Jika HMI dikesampingkan sedemikian rupa, maka sangat tidak etis. Bahkan dalam agama, jika ada kesesatan tanpa pemikiran konseptual, maka itu juga tidak masuk akal. Oleh karena itu, perlu dilogikan ulang cara berpikir untuk mewujudkan kebijakan tersebut, termasuk membedah sisi-sisi sesat HMI tanpa melabeli HMI secara umum untuk menemukan sisi positif dan negatifnya.
Dari uraian di atas, penting untuk dipahami bahwa penyesatan HMI adalah kesalahan yang dinormalisasi dan diabadikan. Ini karena agama dan HMI memiliki tujuan yang sama. Nabi Muhammad SAW bersabda, “Aku tinggalkan sesuatu untukmu. Jika kamu berpegang teguh padanya, kamu tidak akan tersesat selamanya, yaitu Kitab Allah dan Sunnahku."
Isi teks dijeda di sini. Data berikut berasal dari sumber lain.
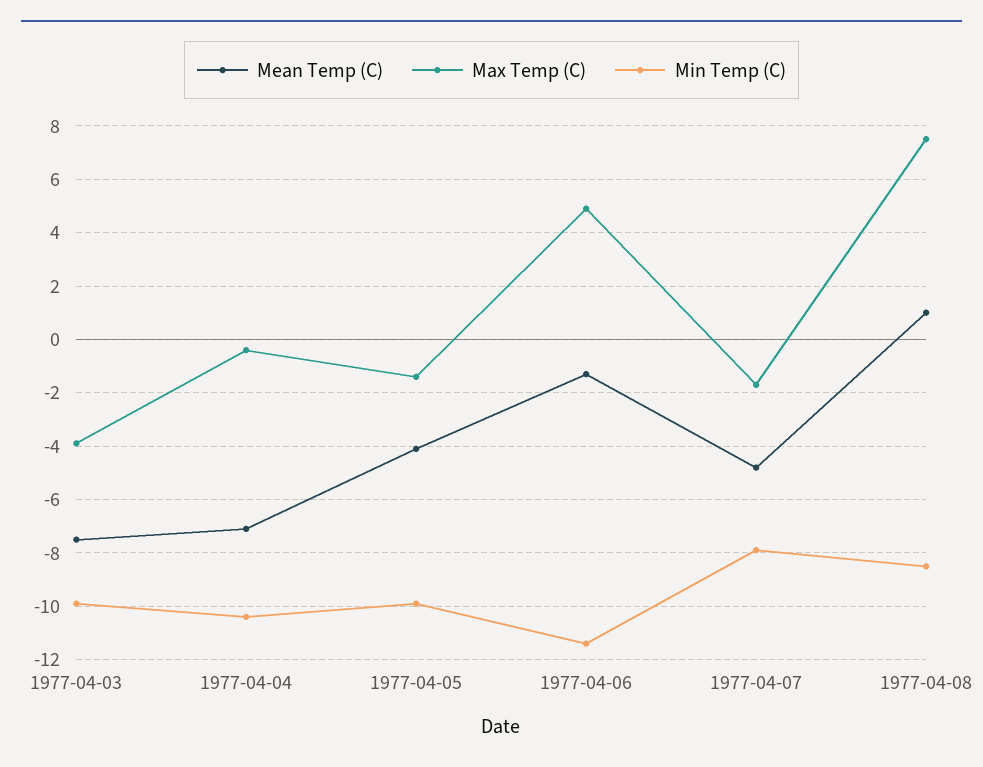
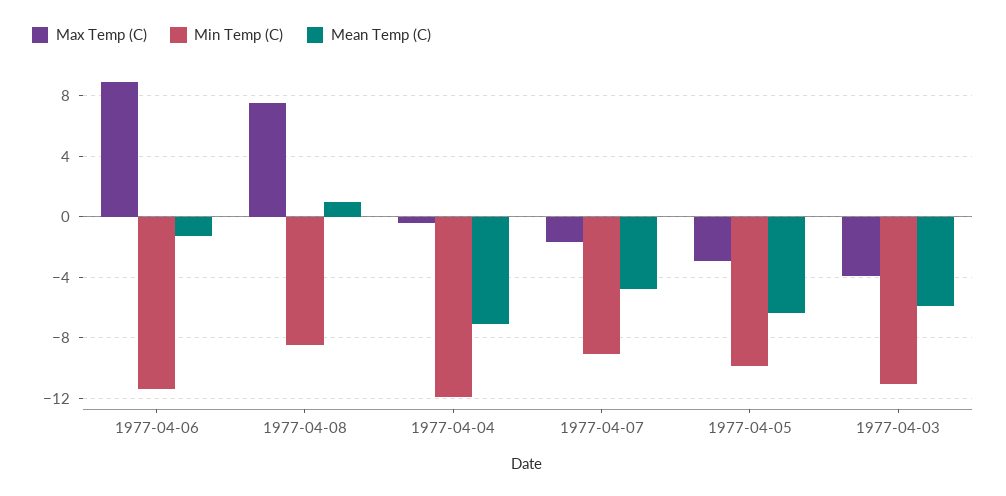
Mean Temp (C), 1977-04-03: -7.5 -> -6
Min Temp (C), 1977-04-03: -10 -> -11
Min Temp (C), 1977-04-04: -10.5 -> -12
Mean Temp (C), 1977-04-05: -4 -> -6.5
Max Temp (C), 1977-04-05: -1.5 -> -3
Max Temp (C), 1977-04-06: 5 -> 9
Min Temp (C), 1977-04-07: -8 -> -9

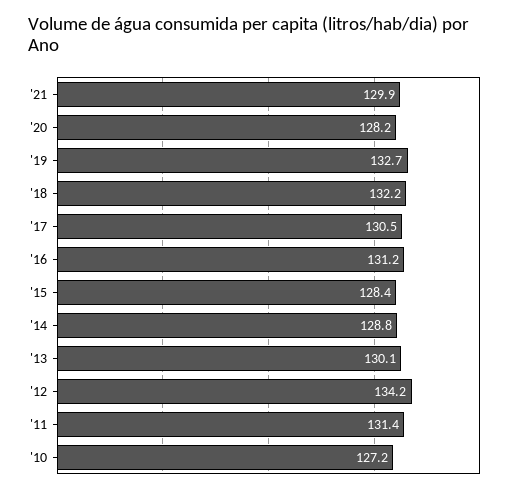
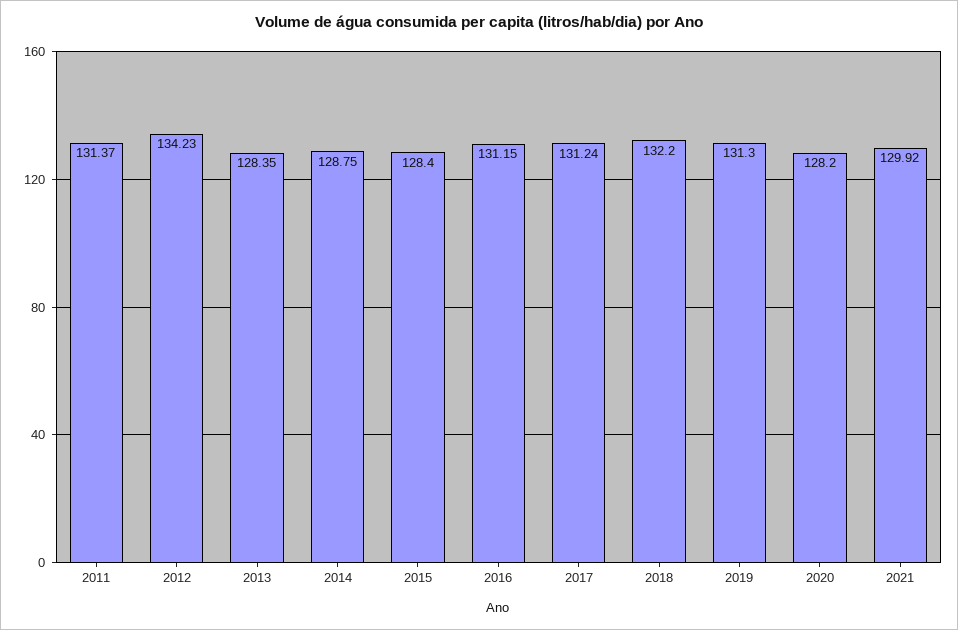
'19: 132.7 -> 131.3
'17: 130.5 -> 131.24
'13: 130.1 -> 128.35
'10: 127.2 -> none

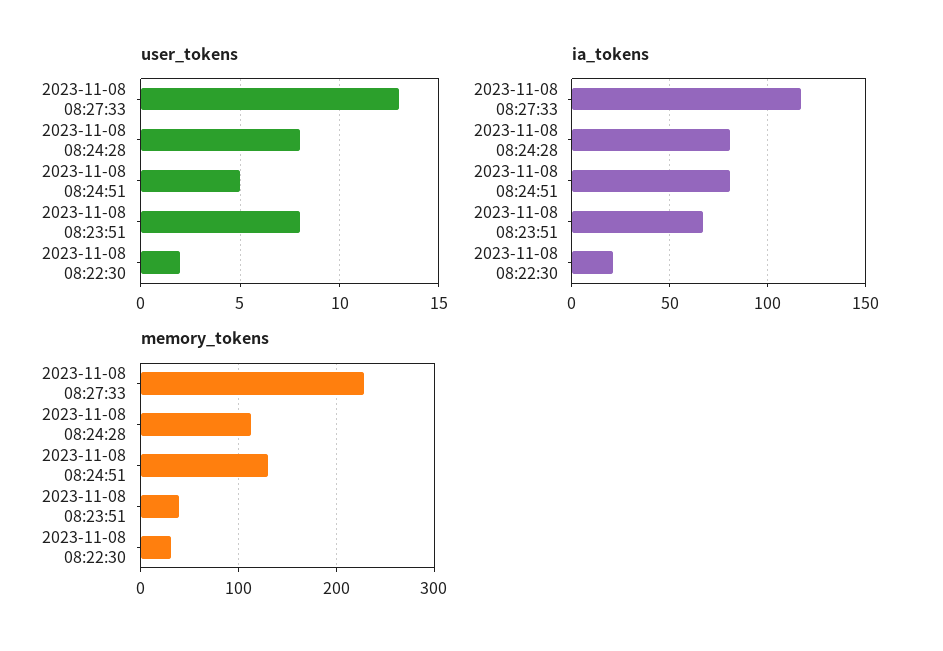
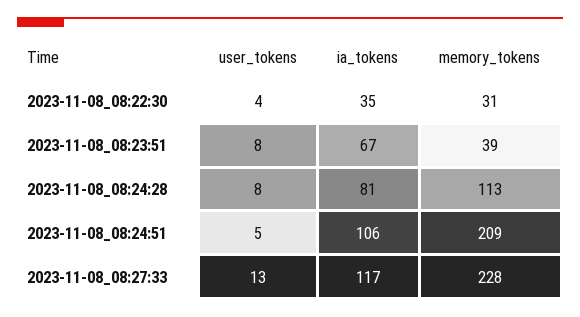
user_tokens, 2023-11-08 08:22:30: 2 -> 4
ia_tokens, 2023-11-08 08:24:51: 80 -> 106
ia_tokens, 2023-11-08 08:22:30: 20 -> 35
memory_tokens, 2023-11-08 08:24:51: 130 -> 209

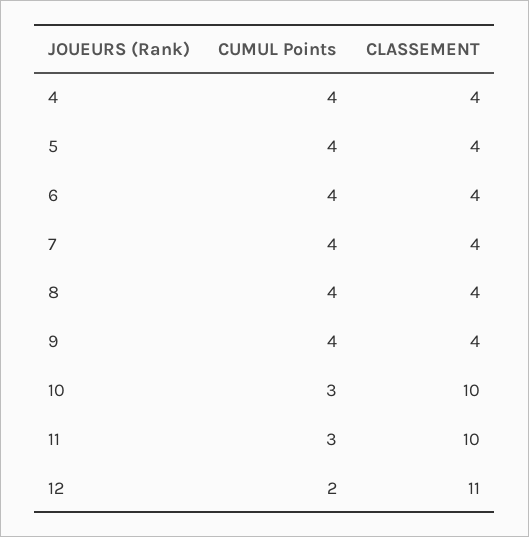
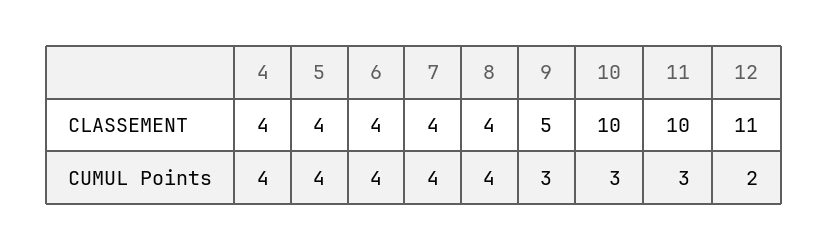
CUMUL Points, 9: 4 -> 3
CLASSEMENT, 9: 4 -> 5

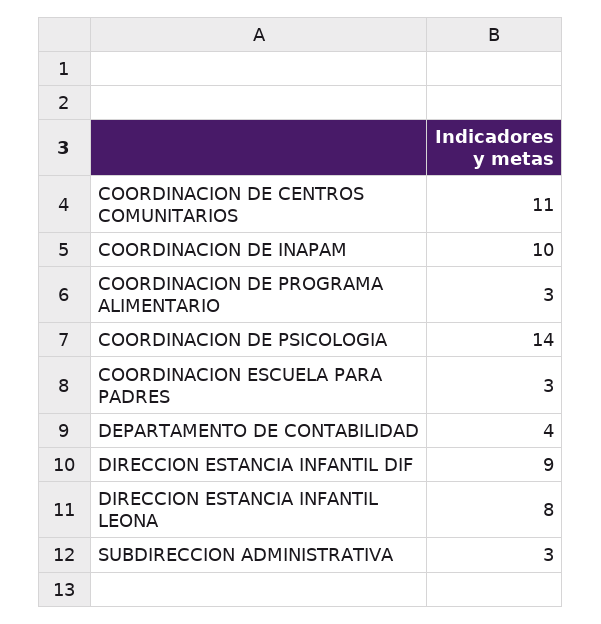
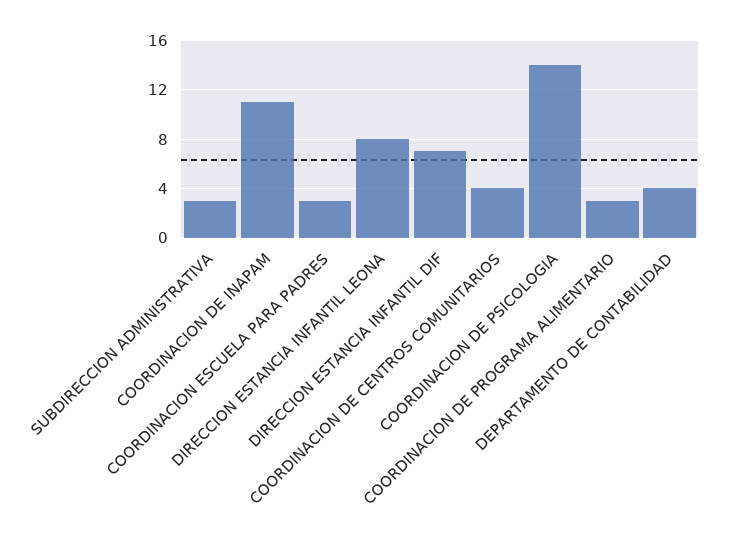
COORDINACION DE CENTROS COMUNITARIOS: 11 -> 4
COORDINACION DE INAPAM: 10 -> 11
DIRECCION ESTANCIA INFANTIL DIF: 9 -> 7

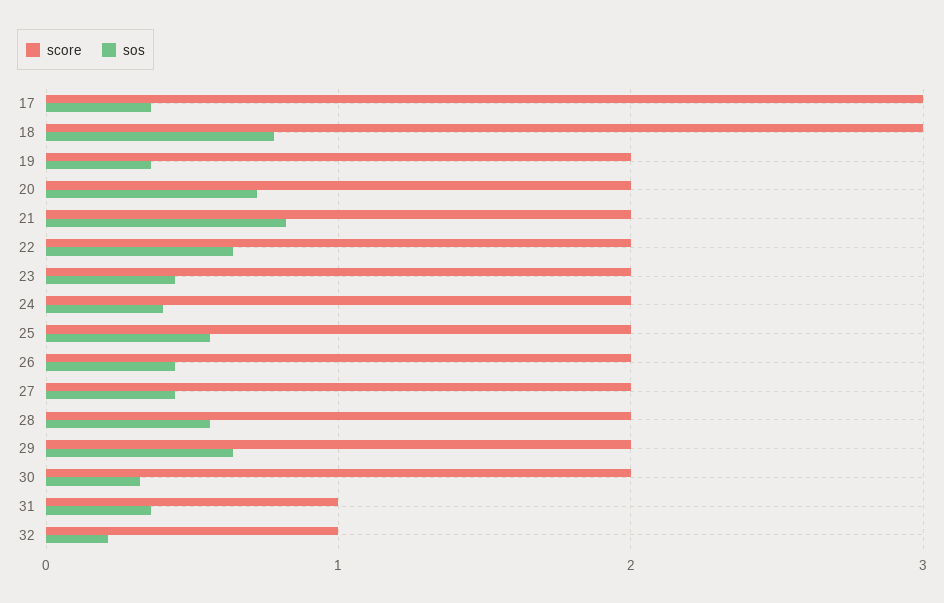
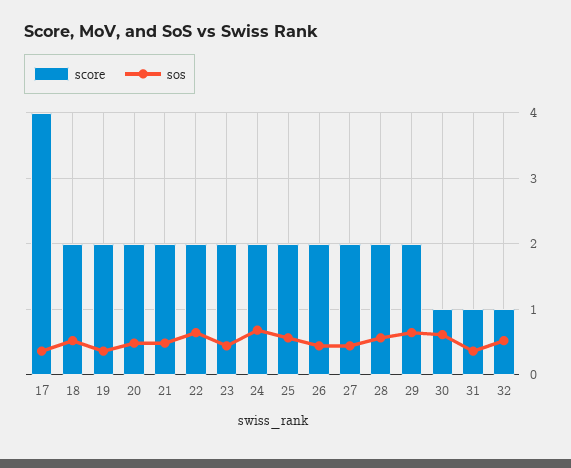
score, 17: 3 -> 4
score, 18: 3 -> 2
sos, 18: 0.8 -> 0.5
sos, 20: 0.7 -> 0.5
sos, 21: 0.8 -> 0.5
sos, 24: 0.4 -> 0.7
score, 30: 2 -> 1
sos, 30: 0.3 -> 0.6
sos, 32: 0.2 -> 0.5

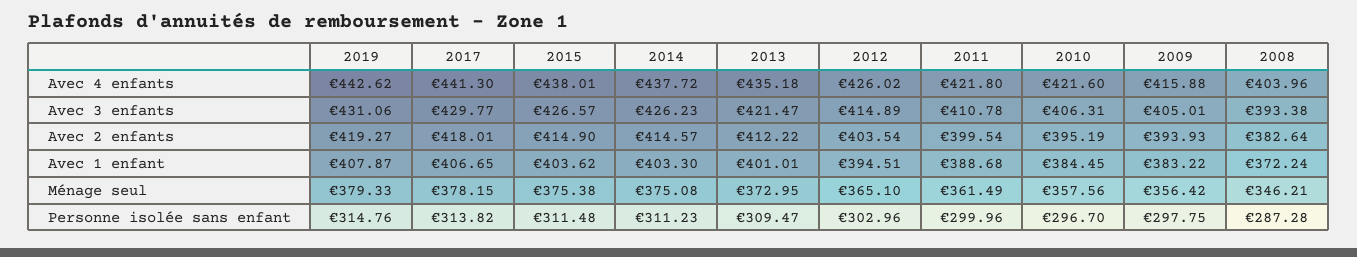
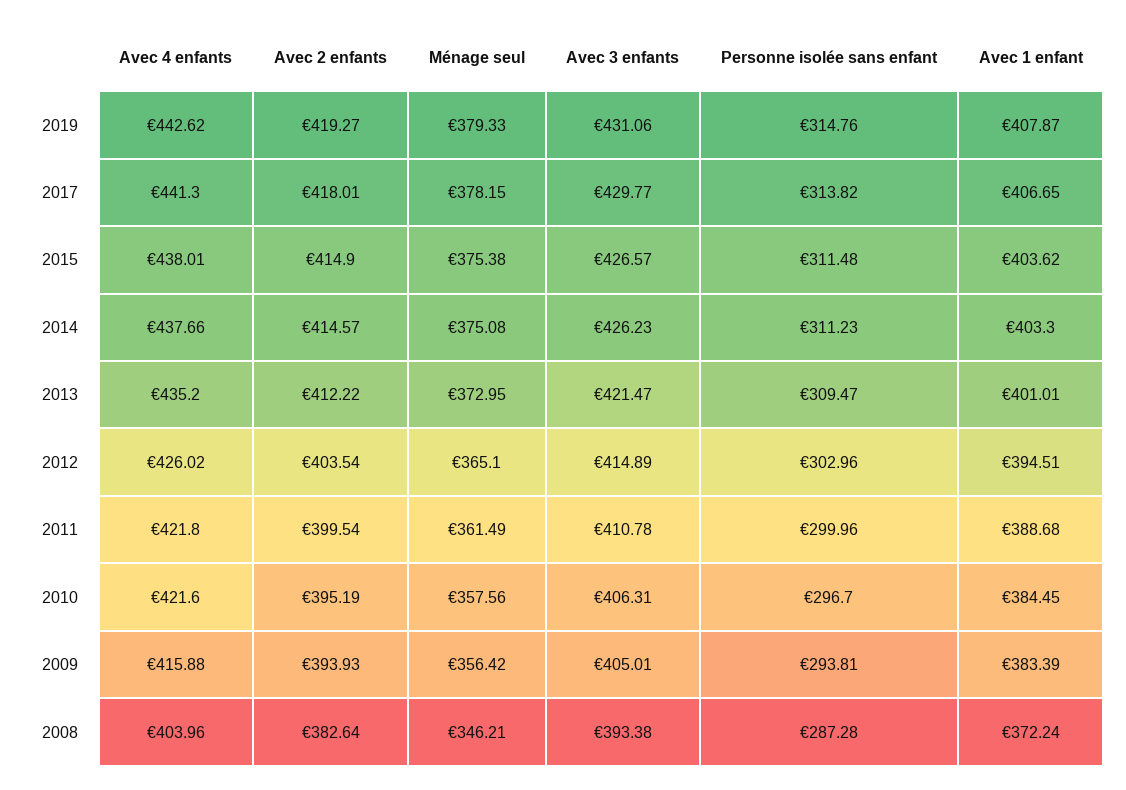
2014, Avec 4 enfants: 437.72 -> 437.66
2013, Avec 4 enfants: 435.18 -> 435.2
2009, Avec 1 enfant: 383.22 -> 383.39
2009, Personne isolée sans enfant: 297.75 -> 293.81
Dalam dunia nyata, mau tidak mau, keberadaan dikotomi terhadap HMI tidak sebatas 'ada' tetapi tetap 'ada'. Namun, hal itu tidak akan berpengaruh pada pembentukan generasi baru sebagai manusia sosial penerus generasi kakanda yang memiliki cita-cita luhur.
Inilah prinsip HMI sejak didirikan pada tanggal 5 Februari 1947, yaitu berkomitmen teguh dan utuh untuk memperjuangkan Islam dalam kerangka Negara Kesatuan Republik Indonesia.
Kemudian secara ringkas tertuang dalam tujuan HMI yaitu “Terbinanya Insan Akademis, Pencipta, Pengabdi yang Bernafaskan Islam dan Bertanggung Jawab Atas Terwujudnya Masyarakat Adil Makmur yang diridhoi Allah Subhanahu Wata’ala”. Saya merasa di sinilah HMI itu “SESAT”. Sesat dalam berpikir dan berjuang semaksimal mungkin untuk mewujudkan Masyarakat Adil Makmur yang diridhoi Allah Subhanahu Wata'ala.
Pada akhir kutipan ini, saya ingin mengucapkan terima kasih kepada HMI. Karena begitu banyak makna yang telah diberikan. Dari dia saya juga belajar bagaimana tetap tegar saat gagal. Selamat Milad ke-76 HMI.